Rule Summary: There is no authority or precedent allowing or prohibiting the attempted recovery of damages for increased workers’ compensation insurance premiums by an employer from a third-party tortfeasor.
Which Workers’ Compensation “Benefits” Can Be Subrogated?
No statute, regulation, or case decision on point.
Section 8-41-203(b) provides that:
(b) Said insurance carrier shall not be entitled to recover any sum in excess of the amount of compensation for which said carrier is liable under said articles to the injured employee, but to that extent said carrier shall be subrogated to the rights of the injured employee against said third party causing the injury.
Section 8-41-203(c) provides that:
(c) The right of subrogation provided by this section shall apply to and include all compensation and all medical, hospital, dental, funeral, and other benefits and expenses to which the employee …[is]… entitled under the provisions of said articles, including parts 2 and 3 of article 46 of this title, or for which the employee’s employer or insurance carrier is liable or has assumed liability.
The employer and carrier are required to offer managed care or medical case management in the areas of major cities and towns, and to offer medical case management throughout the state.
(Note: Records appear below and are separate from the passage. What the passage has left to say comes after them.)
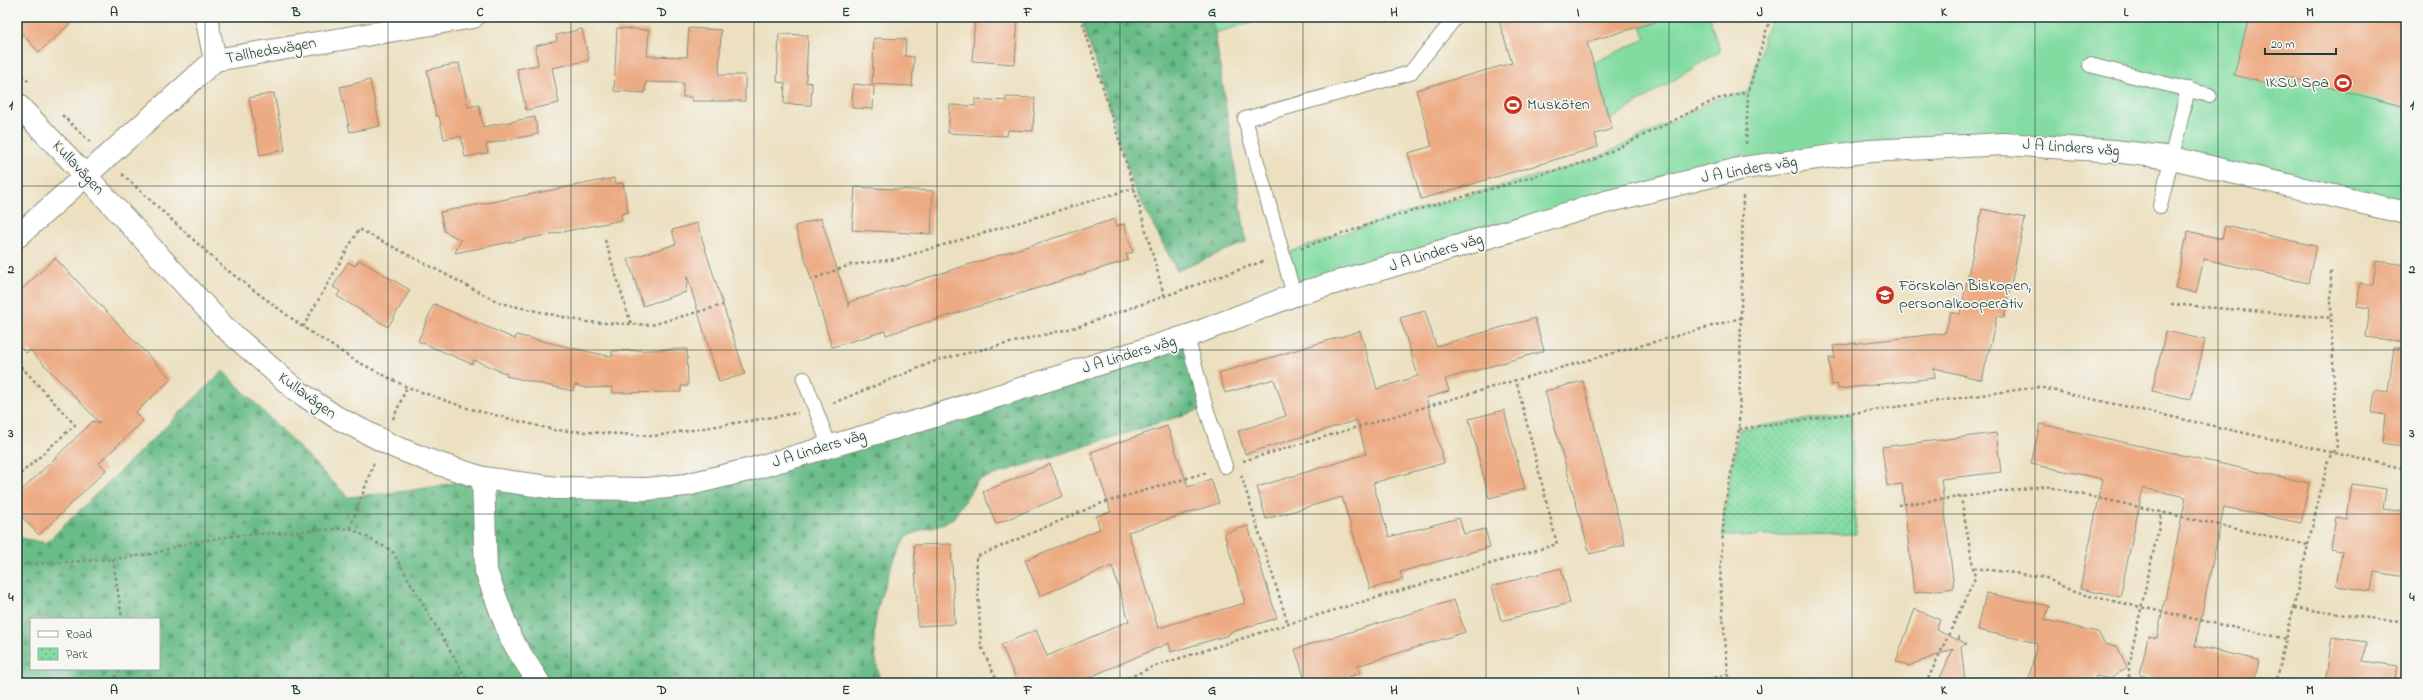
<svg xmlns="http://www.w3.org/2000/svg" width="2423" height="700" viewBox="0 0 2423 700" font-family="'Indie Flower',sans-serif">
  <defs>
    <pattern id="forest-firs" width="22" height="20" patternUnits="userSpaceOnUse"><rect width="22" height="20" fill="#69bc88"/><path d="M5 1l3.5 6h-7zM16 11l3.5 6h-7z" fill="#569a70"/></pattern>
    <pattern id="park-dots" width="8" height="8" patternUnits="userSpaceOnUse"><rect width="8" height="8" fill="#82dca2"/><path d="M2 2h.1M6 6h.1" fill="none" stroke="#6ab485" stroke-width="1.8" stroke-linecap="round"/></pattern>
  </defs>
  <rect width="100%" height="100%" fill="#f6f6f2"/>
  <filter id="ink" filterUnits="userSpaceOnUse"><feTurbulence type="fractalNoise" baseFrequency=".025" numOctaves="2"/><feDisplacementMap in="SourceGraphic" scale="8" xChannelSelector="R" yChannelSelector="G"/><feConvolveMatrix kernelMatrix="1 2 1 2 8 2 1 2 1" color-interpolation-filters="sRGB"/></filter>
  <filter id="wash" filterUnits="userSpaceOnUse"><feTurbulence type="fractalNoise" baseFrequency=".012" numOctaves="4" result="noise"/><feDisplacementMap in="SourceGraphic" scale="16" xChannelSelector="R" yChannelSelector="G"/><feGaussianBlur stdDeviation="0.9" result="paint"/><feColorMatrix in="noise" values="0 0 0 0 0 0 0 0 0 0 0 0 0 0 0 0 0 1.4 0 .05"/><feComposite in="paint" operator="in"/></filter>
  <g filter="url(#wash)">
    <rect width="100%" height="100%" fill="#ece0c0"/>
    <g fill="#82dca2" stroke="#508c6b">
      <polygon points="1210,17 1268,17 1215,33"/>
      <polygon points="1656,17 1709,17 1720,51 1610,120 1593,63 1645,39 1641,25"/>
      <polygon points="1773,17 2406,17 2406,213 2239,173 2004,144 1743,168 1294,295 1284,254 1385,219 1593,160 1717,99 1748,92 1766,31"/>
    </g>
    <g fill="url(#forest-firs)" stroke="#447c5e" fill-rule="evenodd">
      <polygon points="1081,17 1210,17 1215,33 1246,242 1177,271 1134,188"/>
      <path d="M1187,336L1206,408L978,480L952,520L907,536C890,567 873,607 874,643C875,657 878,670 880,683H17V537L46,543L223,371L348,497L408,491L483,478L647,489ZM31,619H159V669H31Z"/>
    </g>
    <polygon fill="url(#park-dots)" stroke="#508c6b" points="1851,413 1856,534 1723,536 1724,512 1739,429"/>
    <g id="blocks">
      <g fill="#edab83">
        <polygon points="24,17 77,17 39,52 17,28 17,23"/>
        <polygon points="975,17 1018,17 1015,64 972,61"/>
        <polygon points="1498,17 1654,17 1655,22 1587,42 1612,129 1595,134 1598,147 1421,199 1408,153 1432,146 1416,90 1512,63"/>
        <polygon points="2249,17 2406,17 2406,107 2284,76 2281,87 2234,75"/>
        <polygon points="617,28 649,30 647,56 687,57 689,28 721,30 719,75 745,75 745,101 692,101 692,97 683,97 683,83 646,82 645,93 614,91"/>
        <polygon points="582,29 589,60 552,68 559,103 526,110 517,69 538,65 535,46 557,41 556,35"/>
        <polygon points="779,34 808,35 806,82 812,83 811,105 784,104 785,83 777,82"/>
        <polygon points="874,38 906,39 905,56 914,57 912,86 872,84"/>
        <polygon points="459,63 468,107 479,105 483,127 535,117 538,134 486,144 488,153 465,157 461,136 444,139 439,116 436,116 427,70"/>
        <polygon points="370,80 380,126 350,132 340,87"/>
        <polygon points="853,84 874,86 873,109 852,108"/>
        <polygon points="274,93 285,150 260,155 249,98"/>
        <polygon points="1006,97 1035,98 1033,131 1008,130 1007,136 948,133 950,105 975,106 975,99 1006,101"/>
        <polygon points="614,178 615,184 623,183 628,212 621,214 622,220 455,253 461,240 444,231 440,212"/>
        <polygon points="855,187 933,191 931,234 852,230"/>
        <polygon points="1982,209 2025,218 2004,317 1997,316 1982,380 1934,368 1935,378 1838,389 1837,384 1832,385 1829,358 1835,358 1833,346 1945,333 1951,312 1960,314"/>
        <polygon points="821,218 849,307 849,302 1115,219 1117,226 1124,224 1133,252 1126,254 1128,260 886,335 885,331 832,347 795,226"/>
        <polygon points="697,223 745,374 719,382 687,275 686,292 643,306 628,259 676,244 672,230"/>
        <polygon points="2225,226 2316,246 2308,283 2204,259 2196,293 2175,288 2188,231 2222,239"/>
        <polygon points="55,258 171,379 135,413 143,421 99,463 106,470 39,535 17,512 17,495 93,421 100,423 30,350 26,353 17,343 17,294"/>
        <polygon points="359,260 410,290 388,327 337,296 340,291 333,287 348,262 355,266"/>
        <polygon points="2376,261 2406,265 2406,342 2366,337 2370,308 2357,306 2360,283 2373,285"/>
        <polygon points="434,304 515,339 516,335 612,357 612,351 687,349 688,386 681,386 681,392 613,393 612,387 586,388 575,385 573,391 506,376 507,374 474,360 472,364 418,341"/>
        <polygon points="1425,311 1436,346 1535,318 1544,351 1445,379 1449,391 1426,398 1444,463 1373,483 1389,537 1459,518 1464,534 1485,529 1490,547 1400,572 1403,579 1370,589 1342,497 1266,519 1257,487 1366,454 1357,420 1245,454 1238,431 1286,416 1274,379 1225,393 1219,373 1360,331 1377,389 1418,376 1400,318"/>
        <polygon points="2166,331 2205,340 2191,399 2152,391"/>
        <polygon points="2394,347 2406,348 2406,447 2382,443 2385,415 2372,413 2375,390 2388,392"/>
        <polygon points="1583,381 1625,545 1590,554 1545,391"/>
        <polygon points="1504,410 1525,489 1489,498 1469,419"/>
        <polygon points="2040,424 2309,483 2301,523 2224,507 2195,646 2259,660 2254,683 2178,683 2140,675 2148,636 2157,638 2186,497 2143,488 2120,597 2080,589 2103,479 2031,464"/>
        <polygon points="1167,426 1188,487 1211,479 1219,503 1128,532 1158,628 1245,603 1224,533 1248,526 1277,618 1229,633 1229,635 1171,652 1169,643 1076,683 1018,683 1001,645 1036,630 1047,656 1129,621 1112,566 1040,596 1025,560 1100,529 1096,516 1111,512 1091,452"/>
        <polygon points="1996,433 2001,472 1941,479 1954,588 1914,593 1902,484 1887,486 1882,447"/>
        <polygon points="1050,464 1063,496 996,524 983,492"/>
        <polygon points="2352,484 2386,489 2383,509 2406,512 2406,577 2374,572 2371,591 2336,586 2342,551 2331,549 2336,517 2347,519"/>
        <polygon points="951,544 955,624 918,626 914,545"/>
        <polygon points="1561,568 1570,603 1501,621 1492,586"/>
        <polygon points="1986,593 2049,606 2045,620 2098,632 2105,644 2117,646 2127,667 2110,679 2096,676 2094,683 2028,683 2037,643 1978,630"/>
        <polygon points="1454,600 1465,632 1357,666 1360,673 1329,683 1306,683 1295,649"/>
        <polygon points="1915,609 1940,620 1936,630 1958,640 1959,636 1960,641 1967,644 1961,646 1965,683 1951,683 1940,678 1953,649 1908,666 1896,661"/>
        <polygon points="2332,637 2366,642 2363,661 2398,666 2395,683 2325,683"/>
      </g>
    </g>
  </g>
  <g filter="url(#ink)">
    <use href="#blocks" fill-opacity="0" stroke="#868e7a" stroke-width="1"/>
    <g fill="none" stroke-linecap="round" stroke-linejoin="round">
      <g stroke="#868e7a" stroke-width="16">
        <g id="lane">
          <polyline points="2090,65 2209,95"/>
          <polyline points="2160,206 2188,89"/>
          <polyline points="1294,295 1245,119 1410,73 1456,17"/>
          <polyline points="1187,336 1206,408 1225,466"/>
          <polyline points="804,379 829,445"/>
        </g>
      </g>
      <g stroke="#868e7a" stroke-width="24">
        <g id="street">
          <polyline points="206,17 215,60"/>
          <polyline points="17,104 85,175 223,326 296,390 336,417 395,447 433,462 483,478 556,488 647,489 686,485 752,469 928,418 1194,334 1294,295 1606,202 1743,168 1870,151 2004,144 2114,151 2172,158 2406,213"/>
          <polyline points="17,237 215,60 473,17"/>
          <polyline points="483,478 486,571 511,639 539,683"/>
        </g>
      </g>
      <g stroke="#868e7a" stroke-width="2.5" stroke-dasharray="3 3" stroke-linecap="butt">
        <polyline points="1081,17 1134,188 1164,295"/>
        <polyline points="17,71 30,83"/>
        <polyline points="62,115 90,142"/>
        <polyline points="1746,144 1748,92 1766,31 1773,17"/>
        <polyline points="122,174 223,267 303,327 354,360 407,387 467,408 554,430 654,436 798,413"/>
        <polyline points="605,240 631,324"/>
        <polyline points="1301,248 1385,219 1593,160 1717,99 1748,92"/>
        <polyline points="810,280 850,265 896,259 1134,188"/>
        <polyline points="2171,304 2331,318 2331,271"/>
        <polyline points="303,327 359,229 500,303 586,322 651,325 723,305"/>
        <polyline points="17,362 75,425 17,477"/>
        <polyline points="833,403 938,360 1077,327 1264,261"/>
        <polyline points="393,419 407,387"/>
        <polyline points="1739,429 2038,387 2406,469"/>
        <polyline points="1243,461 1516,380 1741,318"/>
        <polyline points="1241,475 1288,624"/>
        <polyline points="1898,505 2045,486 2308,545 2276,683"/>
        <polyline points="350,528 392,551 469,683"/>
        <polyline points="2308,545 2328,460 2337,446 2331,318"/>
        <polyline points="113,559 122,619"/>
        <polyline points="17,565 113,559 152,554 188,543 232,536 350,528 374,463"/>
        <polyline points="1974,568 2044,577 2076,593 2287,639"/>
        <polyline points="2294,608 2406,623"/>
        <polyline points="1928,679 1975,578 1961,497"/>
        <polyline points="112,683 120,669"/>
        <polyline points="998,683 981,646 976,557 1099,504 1208,472"/>
        <polyline points="1117,683 1152,667 1288,624 1557,544 1516,380"/>
        <polyline points="1697,683 1727,674"/>
        <polyline points="1729,683 1720,583 1724,512 1739,429 1743,195"/>
        <polyline points="2129,683 2129,664 2162,512"/>
      </g>
      <use href="#lane" stroke="#fff" stroke-width="14"/>
      <use href="#street" stroke="#fff" stroke-width="22"/>
    </g>
  </g>
  <path fill="none" stroke="#1f3d34" stroke-width="1" stroke-opacity="0.55" d="M205,17V683M388,17V683M571,17V683M754,17V683M937,17V683M1120,17V683M1303,17V683M1486,17V683M1669,17V683M1852,17V683M2035,17V683M2218,17V683M17,186H2406M17,350H2406M17,514H2406"/>
  <defs>
    <g id="stadium-disc" transform="scale(1)"><circle r="9.5" fill="#c8321e" stroke="#f6f6f2"/><path d="M0-5a6.5 5 0 1 0 0 10a6.5 5 0 1 0 0-10ZM-3.5-1.8h7v3.6h-7Z" fill="#fff"/></g>
    <g id="school-disc" transform="scale(1)"><circle r="9.5" fill="#c8321e" stroke="#f6f6f2"/><path d="M0-5L7-2L0 1L-7-2ZM-4 1L0 2.5L4 1V4Q0 6-4 4Z" fill="#fff"/></g>
  </defs>
  <g fill-rule="evenodd">
    <use href="#stadium-disc" x="2343" y="83"/>
    <use href="#stadium-disc" x="1513" y="105"/>
    <use href="#school-disc" x="1885" y="295"/>
  </g>
  <g text-anchor="middle" dominant-baseline="central" stroke-width="3.5" stroke-linejoin="round" paint-order="stroke">
    <g font-size="16" fill="#1f3d34" stroke="#f6f6f2">
      <text transform="translate(271 51) rotate(-10)">Tallhedsvägen</text>
      <text transform="translate(2071 148) rotate(4)">J A Linders väg</text>
      <text transform="translate(78 168) rotate(47)">Kullavägen</text>
      <text transform="translate(1749 170) rotate(-10)">J A Linders väg</text>
      <text transform="translate(1436 253) rotate(-17)">J A Linders väg</text>
      <text transform="translate(1129 355) rotate(-17)">J A Linders väg</text>
      <text transform="translate(307 396) rotate(36)">Kullavägen</text>
      <text transform="translate(819 449) rotate(-17)">J A Linders väg</text>
    </g>
    <g font-size="16" fill="#1f3d34" stroke="#f6f6f2" text-anchor="start">
      <text x="2329" y="83" text-anchor="end">IKSU Spa</text>
      <text x="1527" y="105">Musköten</text>
      <text x="1899" y="286">Förskolan Biskopen,<tspan x="1899" dy="18">personalkooperativ</tspan></text>
    </g>
  </g>
  <rect width="2423" height="700" fill="none" stroke="#f6f6f2" stroke-width="44"/>
  <rect x="30" y="618" width="130" height="52" fill="#f6f6f2" stroke="#a0aca6"/>
  <rect x="38" y="631" width="20" height="6" fill="#ffffff" stroke="#a0aca6"/>
  <text x="66" y="638" font-size="12" fill="#1f3d34">Road</text>
  <rect x="38" y="648" width="20" height="12" fill="url(#park-dots)" stroke="#a0aca6"/>
  <text x="66" y="658" font-size="12" fill="#1f3d34">Park</text>
  <path d="M2265 48v6h71v-6" fill="none" stroke="#1f3d34" stroke-width="2"/>
  <text x="2271" y="48" font-size="12" fill="#1f3d34" stroke="#f6f6f2" stroke-width="3" paint-order="stroke">20 m</text>
  <rect x="22" y="22" width="2379" height="656" fill="none" stroke="#1f3d34" stroke-width="1.5"/>
  <g font-size="13" text-anchor="middle" font-weight="bold" fill="#1f3d34">
    <text x="114" y="16">A</text>
    <text x="296" y="16">B</text>
    <text x="480" y="16">C</text>
    <text x="662" y="16">D</text>
    <text x="846" y="16">E</text>
    <text x="1028" y="16">F</text>
    <text x="1212" y="16">G</text>
    <text x="1394" y="16">H</text>
    <text x="1578" y="16">I</text>
    <text x="1760" y="16">J</text>
    <text x="1944" y="16">K</text>
    <text x="2126" y="16">L</text>
    <text x="2310" y="16">M</text>
    <text x="11" y="109">1</text>
    <text x="2412" y="109">1</text>
    <text x="11" y="273">2</text>
    <text x="2412" y="273">2</text>
    <text x="11" y="437">3</text>
    <text x="2412" y="437">3</text>
    <text x="11" y="601">4</text>
    <text x="2412" y="601">4</text>
    <text x="114" y="694">A</text>
    <text x="296" y="694">B</text>
    <text x="480" y="694">C</text>
    <text x="662" y="694">D</text>
    <text x="846" y="694">E</text>
    <text x="1028" y="694">F</text>
    <text x="1212" y="694">G</text>
    <text x="1394" y="694">H</text>
    <text x="1578" y="694">I</text>
    <text x="1760" y="694">J</text>
    <text x="1944" y="694">K</text>
    <text x="2126" y="694">L</text>
    <text x="2310" y="694">M</text>
  </g>
</svg>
C.R.S. § 8-42- 101(3.6)(p).
The director establishes fees for which “all surgical, hospital, dental, nursing, vocational rehabilitation, and medical services, whether related to treatment or not, pertaining to injured employees under this section shall be compensated.” C.R.S. § 8-42- 101(3)(a)(1).
Statute of Limitations: 2 Years. C.R.S. § 8-41-203.
Can Carrier Sue Third Party Directly: Yes.
Right to Intervene: Yes, even after the statute of limitations runs.
Recovery from UM/UIM Benefits: No.
Subrogation Against Medical Malpractice: Yes.
Subrogation Against Legal Malpractice: No?
Recovery Allocation/Equitable Limitations: Economic Damages Only. No recovery from non-economic damages.
Employer Contribution/Negligence: No.
Attorney’s Fees/Costs: Pro-Rata.
Future Credit: Yes.
Auto No-Fault: Not after 7/1/03.
Workers’ Compensation Claims by Undocumented Employees
Statute: The statute expressly includes illegal aliens, but it doesn’t differentiate between legal and illegal. Colo. Rev. Stat. § 8-40-202(b).
Case Law: Champion Auto Body v. Gallegos, 950 P.2d 671 (Colo. App. Ct. 1997).
Comments/Explanation/Other: Illegal aliens may collect work-related injury benefits as long as work is related to the injury.